Langswap open-sources video dubbing pipeline combining Whisper, Gemma, and OmniVoice
Langswap released its full production video translation pipeline on GitHub, combining speech separation, Whisper ASR, Gemma-4-E2B translation, and OmniVoice synthesis to automate multilingual dubbing.

Langswap released its full production video translation pipeline on GitHub this week, opening the code that powers its dubbing service at langswap.app. The system automates multilingual video translation by separating speech from background audio, translating dialogue with length-matching constraints, and synthesizing new speech that preserves the original speaker's characteristics.
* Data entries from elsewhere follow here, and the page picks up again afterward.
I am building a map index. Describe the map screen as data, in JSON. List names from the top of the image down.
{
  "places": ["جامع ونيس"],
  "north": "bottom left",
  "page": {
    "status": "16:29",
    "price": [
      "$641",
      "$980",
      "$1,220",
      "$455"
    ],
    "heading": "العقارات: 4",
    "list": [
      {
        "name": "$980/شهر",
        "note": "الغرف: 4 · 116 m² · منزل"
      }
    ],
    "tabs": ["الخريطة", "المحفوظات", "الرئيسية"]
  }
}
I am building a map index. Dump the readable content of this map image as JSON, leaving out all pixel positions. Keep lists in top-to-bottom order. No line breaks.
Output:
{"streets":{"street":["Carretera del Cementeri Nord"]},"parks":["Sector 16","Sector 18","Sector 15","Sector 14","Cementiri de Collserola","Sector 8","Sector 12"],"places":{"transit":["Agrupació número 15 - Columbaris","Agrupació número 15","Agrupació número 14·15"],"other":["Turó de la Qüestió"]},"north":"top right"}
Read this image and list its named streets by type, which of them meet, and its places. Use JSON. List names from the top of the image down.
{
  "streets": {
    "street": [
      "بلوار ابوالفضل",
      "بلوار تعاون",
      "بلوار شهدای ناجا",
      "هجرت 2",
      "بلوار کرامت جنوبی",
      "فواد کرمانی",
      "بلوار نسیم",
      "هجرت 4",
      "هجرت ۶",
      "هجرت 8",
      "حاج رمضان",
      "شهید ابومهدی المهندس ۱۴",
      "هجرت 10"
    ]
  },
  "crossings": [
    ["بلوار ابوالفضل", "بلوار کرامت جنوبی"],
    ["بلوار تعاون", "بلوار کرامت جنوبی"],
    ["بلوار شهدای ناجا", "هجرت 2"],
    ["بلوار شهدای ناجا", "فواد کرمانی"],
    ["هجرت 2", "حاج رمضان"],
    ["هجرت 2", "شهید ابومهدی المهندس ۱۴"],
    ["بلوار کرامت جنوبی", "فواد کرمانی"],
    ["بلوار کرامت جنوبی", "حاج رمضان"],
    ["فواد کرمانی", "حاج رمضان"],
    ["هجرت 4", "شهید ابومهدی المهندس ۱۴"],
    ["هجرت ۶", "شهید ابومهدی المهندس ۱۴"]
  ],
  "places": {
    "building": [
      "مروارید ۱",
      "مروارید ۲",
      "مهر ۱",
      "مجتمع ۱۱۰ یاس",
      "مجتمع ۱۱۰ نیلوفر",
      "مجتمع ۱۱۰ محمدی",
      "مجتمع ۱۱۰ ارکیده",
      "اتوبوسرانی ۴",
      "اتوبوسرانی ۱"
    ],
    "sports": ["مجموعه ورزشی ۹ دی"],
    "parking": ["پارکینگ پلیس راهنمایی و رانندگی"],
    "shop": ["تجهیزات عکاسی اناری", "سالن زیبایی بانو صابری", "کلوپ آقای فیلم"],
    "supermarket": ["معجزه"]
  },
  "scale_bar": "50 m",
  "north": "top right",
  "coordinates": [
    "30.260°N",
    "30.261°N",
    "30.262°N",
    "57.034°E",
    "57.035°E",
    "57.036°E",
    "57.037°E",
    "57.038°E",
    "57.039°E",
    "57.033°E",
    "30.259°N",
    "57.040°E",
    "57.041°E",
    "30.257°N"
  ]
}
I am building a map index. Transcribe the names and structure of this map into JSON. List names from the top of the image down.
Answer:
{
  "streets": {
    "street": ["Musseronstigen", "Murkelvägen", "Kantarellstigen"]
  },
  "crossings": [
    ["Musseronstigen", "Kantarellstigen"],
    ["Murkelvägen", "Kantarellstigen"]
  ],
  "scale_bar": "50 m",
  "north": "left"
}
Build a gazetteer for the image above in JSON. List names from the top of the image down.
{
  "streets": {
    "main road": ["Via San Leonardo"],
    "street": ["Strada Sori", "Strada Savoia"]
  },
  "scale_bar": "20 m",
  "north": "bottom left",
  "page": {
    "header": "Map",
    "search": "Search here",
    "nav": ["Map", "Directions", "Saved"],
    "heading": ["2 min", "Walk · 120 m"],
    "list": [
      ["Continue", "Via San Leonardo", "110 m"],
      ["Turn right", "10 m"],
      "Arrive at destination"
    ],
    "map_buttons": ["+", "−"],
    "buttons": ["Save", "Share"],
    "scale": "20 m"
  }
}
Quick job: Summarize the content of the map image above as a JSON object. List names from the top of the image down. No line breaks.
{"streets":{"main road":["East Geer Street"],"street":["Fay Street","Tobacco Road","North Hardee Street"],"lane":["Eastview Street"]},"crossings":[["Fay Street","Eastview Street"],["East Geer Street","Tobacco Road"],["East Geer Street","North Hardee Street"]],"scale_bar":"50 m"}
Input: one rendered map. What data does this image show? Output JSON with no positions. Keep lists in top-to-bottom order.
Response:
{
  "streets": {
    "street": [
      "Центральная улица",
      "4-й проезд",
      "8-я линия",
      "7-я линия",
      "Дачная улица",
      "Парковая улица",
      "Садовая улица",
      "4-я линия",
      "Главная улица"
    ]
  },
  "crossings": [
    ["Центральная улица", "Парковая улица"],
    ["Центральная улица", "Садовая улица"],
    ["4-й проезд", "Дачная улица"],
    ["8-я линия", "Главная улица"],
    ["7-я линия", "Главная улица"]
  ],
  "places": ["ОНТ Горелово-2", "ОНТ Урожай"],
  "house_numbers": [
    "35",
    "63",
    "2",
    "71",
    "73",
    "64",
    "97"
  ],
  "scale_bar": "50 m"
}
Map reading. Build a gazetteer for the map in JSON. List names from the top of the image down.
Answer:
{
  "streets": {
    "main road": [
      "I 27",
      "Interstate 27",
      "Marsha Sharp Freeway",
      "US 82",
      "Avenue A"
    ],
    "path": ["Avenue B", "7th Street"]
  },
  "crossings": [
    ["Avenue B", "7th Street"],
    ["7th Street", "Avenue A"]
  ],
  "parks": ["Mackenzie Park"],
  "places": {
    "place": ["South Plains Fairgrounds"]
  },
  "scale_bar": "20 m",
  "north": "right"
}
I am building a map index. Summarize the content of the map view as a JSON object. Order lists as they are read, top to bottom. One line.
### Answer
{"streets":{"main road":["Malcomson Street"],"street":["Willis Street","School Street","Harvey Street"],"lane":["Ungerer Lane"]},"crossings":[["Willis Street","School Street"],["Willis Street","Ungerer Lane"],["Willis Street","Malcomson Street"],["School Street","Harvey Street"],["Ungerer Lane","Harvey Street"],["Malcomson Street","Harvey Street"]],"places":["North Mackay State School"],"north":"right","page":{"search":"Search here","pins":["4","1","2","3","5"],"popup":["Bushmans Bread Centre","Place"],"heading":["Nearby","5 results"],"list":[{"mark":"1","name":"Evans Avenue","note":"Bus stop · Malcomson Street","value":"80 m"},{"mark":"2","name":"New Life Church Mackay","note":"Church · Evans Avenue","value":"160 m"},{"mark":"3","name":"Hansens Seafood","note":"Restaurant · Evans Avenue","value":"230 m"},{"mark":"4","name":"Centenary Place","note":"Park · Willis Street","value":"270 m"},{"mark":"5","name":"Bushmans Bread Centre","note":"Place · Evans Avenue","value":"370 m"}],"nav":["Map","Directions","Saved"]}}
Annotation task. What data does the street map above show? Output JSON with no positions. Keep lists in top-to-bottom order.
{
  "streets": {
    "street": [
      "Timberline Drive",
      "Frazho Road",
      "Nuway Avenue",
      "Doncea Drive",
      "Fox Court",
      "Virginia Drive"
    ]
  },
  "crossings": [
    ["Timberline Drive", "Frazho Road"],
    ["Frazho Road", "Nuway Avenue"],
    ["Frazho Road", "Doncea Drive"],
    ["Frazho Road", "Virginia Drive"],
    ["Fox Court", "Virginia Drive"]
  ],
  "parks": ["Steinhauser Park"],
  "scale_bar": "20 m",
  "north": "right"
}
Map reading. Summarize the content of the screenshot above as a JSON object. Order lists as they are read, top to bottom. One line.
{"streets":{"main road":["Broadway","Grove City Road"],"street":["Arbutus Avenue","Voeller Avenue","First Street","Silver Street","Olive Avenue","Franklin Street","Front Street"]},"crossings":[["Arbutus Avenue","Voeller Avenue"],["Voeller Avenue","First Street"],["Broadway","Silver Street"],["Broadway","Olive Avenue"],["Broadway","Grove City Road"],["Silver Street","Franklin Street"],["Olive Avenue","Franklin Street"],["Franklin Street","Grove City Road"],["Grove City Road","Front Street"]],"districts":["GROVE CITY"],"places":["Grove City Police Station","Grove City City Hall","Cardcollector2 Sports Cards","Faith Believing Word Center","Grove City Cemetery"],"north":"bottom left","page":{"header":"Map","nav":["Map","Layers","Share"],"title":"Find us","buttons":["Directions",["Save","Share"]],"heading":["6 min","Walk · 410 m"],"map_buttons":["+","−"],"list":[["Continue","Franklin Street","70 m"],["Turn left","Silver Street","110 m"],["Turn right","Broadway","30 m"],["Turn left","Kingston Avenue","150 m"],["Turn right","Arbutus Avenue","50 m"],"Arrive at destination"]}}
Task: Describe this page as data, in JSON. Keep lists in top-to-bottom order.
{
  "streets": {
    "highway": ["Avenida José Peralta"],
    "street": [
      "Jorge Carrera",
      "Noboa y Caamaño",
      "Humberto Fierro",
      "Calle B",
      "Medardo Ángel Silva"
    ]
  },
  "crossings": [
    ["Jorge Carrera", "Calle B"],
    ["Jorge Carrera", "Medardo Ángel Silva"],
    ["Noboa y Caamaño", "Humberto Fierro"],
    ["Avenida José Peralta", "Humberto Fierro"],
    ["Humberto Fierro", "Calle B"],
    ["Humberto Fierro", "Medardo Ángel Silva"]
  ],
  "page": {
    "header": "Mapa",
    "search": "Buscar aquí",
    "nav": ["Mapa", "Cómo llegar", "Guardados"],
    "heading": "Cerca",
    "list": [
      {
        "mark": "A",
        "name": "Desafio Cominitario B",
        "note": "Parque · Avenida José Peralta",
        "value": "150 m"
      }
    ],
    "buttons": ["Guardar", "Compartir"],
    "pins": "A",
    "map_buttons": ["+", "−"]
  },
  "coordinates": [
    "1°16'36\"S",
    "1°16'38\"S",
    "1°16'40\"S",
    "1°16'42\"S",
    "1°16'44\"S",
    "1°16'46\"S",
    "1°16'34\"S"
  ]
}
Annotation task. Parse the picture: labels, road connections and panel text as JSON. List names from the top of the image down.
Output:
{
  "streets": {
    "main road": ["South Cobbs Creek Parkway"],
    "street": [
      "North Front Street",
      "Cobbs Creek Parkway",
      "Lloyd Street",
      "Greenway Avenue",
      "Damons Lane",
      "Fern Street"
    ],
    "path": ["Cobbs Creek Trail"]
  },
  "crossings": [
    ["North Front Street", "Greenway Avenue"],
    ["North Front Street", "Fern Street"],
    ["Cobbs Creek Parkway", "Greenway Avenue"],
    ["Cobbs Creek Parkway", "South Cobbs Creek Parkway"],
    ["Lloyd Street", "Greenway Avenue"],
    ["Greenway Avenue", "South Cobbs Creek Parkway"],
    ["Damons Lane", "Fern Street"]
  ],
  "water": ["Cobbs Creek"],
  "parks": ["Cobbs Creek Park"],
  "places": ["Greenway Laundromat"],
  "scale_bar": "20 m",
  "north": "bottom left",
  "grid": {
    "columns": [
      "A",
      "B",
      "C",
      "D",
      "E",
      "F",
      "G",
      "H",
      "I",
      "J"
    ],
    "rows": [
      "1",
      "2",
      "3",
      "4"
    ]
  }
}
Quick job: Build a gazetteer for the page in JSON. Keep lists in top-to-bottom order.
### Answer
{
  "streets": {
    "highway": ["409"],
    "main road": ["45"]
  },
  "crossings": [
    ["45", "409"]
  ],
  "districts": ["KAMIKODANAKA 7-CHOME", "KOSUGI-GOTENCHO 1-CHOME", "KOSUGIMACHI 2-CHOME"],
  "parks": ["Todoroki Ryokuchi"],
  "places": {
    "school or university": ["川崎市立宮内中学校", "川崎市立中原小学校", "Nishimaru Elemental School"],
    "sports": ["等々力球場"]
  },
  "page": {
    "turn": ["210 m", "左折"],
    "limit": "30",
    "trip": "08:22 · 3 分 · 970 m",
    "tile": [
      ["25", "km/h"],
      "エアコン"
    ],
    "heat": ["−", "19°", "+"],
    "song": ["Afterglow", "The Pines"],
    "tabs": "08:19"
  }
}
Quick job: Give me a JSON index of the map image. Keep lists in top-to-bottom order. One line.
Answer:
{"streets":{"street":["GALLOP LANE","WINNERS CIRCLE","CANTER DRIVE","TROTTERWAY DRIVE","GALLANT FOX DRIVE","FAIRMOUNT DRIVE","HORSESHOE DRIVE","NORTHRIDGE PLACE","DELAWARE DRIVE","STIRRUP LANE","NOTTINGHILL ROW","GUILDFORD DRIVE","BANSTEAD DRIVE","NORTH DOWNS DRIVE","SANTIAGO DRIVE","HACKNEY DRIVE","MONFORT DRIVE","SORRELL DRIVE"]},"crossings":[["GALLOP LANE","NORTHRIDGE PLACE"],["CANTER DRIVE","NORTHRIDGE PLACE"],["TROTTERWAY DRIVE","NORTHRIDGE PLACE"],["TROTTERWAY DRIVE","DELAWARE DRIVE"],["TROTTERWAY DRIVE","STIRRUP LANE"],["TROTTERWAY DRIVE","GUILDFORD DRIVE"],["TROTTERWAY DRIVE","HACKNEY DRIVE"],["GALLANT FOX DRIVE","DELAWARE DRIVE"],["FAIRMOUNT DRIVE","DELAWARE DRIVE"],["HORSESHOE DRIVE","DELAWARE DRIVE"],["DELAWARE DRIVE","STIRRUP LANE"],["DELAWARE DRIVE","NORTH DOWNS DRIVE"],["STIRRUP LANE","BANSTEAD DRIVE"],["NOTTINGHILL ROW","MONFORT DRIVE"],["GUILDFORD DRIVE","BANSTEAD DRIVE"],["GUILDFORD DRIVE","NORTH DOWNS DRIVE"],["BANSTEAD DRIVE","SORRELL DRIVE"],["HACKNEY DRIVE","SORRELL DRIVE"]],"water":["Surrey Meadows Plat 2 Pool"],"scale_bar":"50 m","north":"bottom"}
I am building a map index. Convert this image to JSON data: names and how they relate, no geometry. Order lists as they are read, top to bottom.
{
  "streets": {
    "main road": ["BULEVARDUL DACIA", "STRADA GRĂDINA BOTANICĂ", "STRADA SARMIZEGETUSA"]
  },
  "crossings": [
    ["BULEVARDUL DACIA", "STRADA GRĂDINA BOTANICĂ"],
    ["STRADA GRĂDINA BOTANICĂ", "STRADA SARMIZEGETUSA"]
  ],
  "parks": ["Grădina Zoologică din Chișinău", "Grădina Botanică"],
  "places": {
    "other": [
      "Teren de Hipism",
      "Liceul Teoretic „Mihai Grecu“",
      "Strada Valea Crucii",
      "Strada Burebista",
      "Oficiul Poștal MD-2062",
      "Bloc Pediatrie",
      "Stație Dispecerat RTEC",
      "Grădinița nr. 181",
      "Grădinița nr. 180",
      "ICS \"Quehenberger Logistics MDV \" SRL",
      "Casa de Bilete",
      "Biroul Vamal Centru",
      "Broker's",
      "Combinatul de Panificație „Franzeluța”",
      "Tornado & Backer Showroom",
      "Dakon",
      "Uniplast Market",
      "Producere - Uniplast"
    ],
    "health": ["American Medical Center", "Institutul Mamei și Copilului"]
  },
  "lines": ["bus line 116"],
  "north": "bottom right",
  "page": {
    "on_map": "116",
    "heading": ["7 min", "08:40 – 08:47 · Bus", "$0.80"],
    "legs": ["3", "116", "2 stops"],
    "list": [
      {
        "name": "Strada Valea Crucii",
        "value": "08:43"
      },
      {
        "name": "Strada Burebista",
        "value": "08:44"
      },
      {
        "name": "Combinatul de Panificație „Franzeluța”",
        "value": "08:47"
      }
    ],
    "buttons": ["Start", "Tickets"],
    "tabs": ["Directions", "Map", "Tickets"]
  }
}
The workflow splits incoming audio into speech and background sound, preserving music and ambient noise untouched. Whisper handles speech recognition, with voice activity detection refining segment boundaries and assigning speaker labels. Translation runs through Gemma-4-E2B with a vowel-count check — if the translated text diverges too far in length from the source, the model retries once or twice to tighten the match. This constraint prevents the dubbed audio from falling out of sync with lip movements.
Pipeline components
OmniVoice generates the new speech, using the original audio segment as a reference for prosody and speaker characteristics. The system then swaps the audio track back into the video and stamps a watermark indicating Langswap translation. The codebase includes modules for speech-to-text management, ASR with VAD, translation via llama.cpp, OmniVoice TTS, and FFmpeg video assembly.
The maintainer notes that earlier iterations carried more proprietary logic around text-to-speech systems and length control, but the current release strips most of that complexity to simplify contributions and lower the barrier to forking or extending the pipeline. The repository is live at github.com/langswap-app/langswap.